Les green covenants, qui prennent en compte les risques liés au réchauffement climatique, restent peu communs, même si certains pays ont déjà franchi le pas, notamment en Chine où ont été lancé les crédits verts par le SEPA (State Environnement Protection Agency) qui empêche les entreprises ne répondant pas aux normes environnementales d’obtenir des prêts bancaires.
Le green covenant peut être un outil puissant pour la lutte contre le réchauffement climatique puisqu’il empêche l’accès au financement aux entreprises polluantes ou ne respectant pas les normes environnementales.
C’est la raison pour laquelle, la transition énergétique engagée par la France par exemple, encourage les entreprises à prendre en compte les risques financiers liés aux conséquences du réchauffement climatique tout en demandant aux banques de prendre en compte le risque climatique dans l’octroi des crédits et la gestion de leurs portefeuilles.
Une réponse encore timide face à des opportunités multiples
Institutions internationales comme organisations non gouvernementales s’accordent pour dire que les réponses apportées pour la lutte contre le réchauffement climatique sont très insuffisantes aux vues des enjeux. Le manque de régulation et de soutien de la part des autorités publiques explique en grande partie ce constat. En effet, les réglementations prudentielles en vigueur ne donnent pas assez de place aux risques environnementaux et ce malgré les appels de la Banque Mondiale, et les nombreuses initiatives de cette dernière . Les initiatives de lutte contre le dérèglement climatique émanent en général des banques elles-mêmes (green covenants, financement de projets verts etc.) et ne sont pas contraignantes à l’image des principes de l’équateur. Quant à la lutte contre le risque systémique, elle ne contient pas encore la prise en compte des risques environnementaux.
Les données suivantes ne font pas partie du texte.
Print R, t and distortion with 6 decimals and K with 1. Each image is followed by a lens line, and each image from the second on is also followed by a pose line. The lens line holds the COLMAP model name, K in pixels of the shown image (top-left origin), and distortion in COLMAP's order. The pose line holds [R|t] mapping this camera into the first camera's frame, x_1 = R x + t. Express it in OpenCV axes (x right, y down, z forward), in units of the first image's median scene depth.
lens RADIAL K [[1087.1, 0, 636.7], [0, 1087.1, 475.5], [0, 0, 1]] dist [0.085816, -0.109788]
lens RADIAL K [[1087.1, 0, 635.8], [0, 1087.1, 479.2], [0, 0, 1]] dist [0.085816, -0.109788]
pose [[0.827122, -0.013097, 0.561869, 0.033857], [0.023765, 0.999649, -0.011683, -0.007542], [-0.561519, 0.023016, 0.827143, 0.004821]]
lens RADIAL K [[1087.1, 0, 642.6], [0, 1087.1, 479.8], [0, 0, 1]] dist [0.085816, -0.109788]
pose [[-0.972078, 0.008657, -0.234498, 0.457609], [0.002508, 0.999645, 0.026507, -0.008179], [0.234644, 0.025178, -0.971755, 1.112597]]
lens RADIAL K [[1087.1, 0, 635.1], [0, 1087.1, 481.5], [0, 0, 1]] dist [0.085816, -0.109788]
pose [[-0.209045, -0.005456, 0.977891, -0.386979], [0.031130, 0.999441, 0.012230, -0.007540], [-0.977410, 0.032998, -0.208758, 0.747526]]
En tant qu’acteur essentiel de notre vie économique, les banques ne sont pas assez encouragées et les politiques d’incitations à l’échelle mondiale restent très faible malgré les coûts des effets du réchauffement climatique sur les communautés. En effet, la discussion entre états reste difficile et les intérêts de chacun rendent la prise de décisions effectives à grande échelle presque impossible.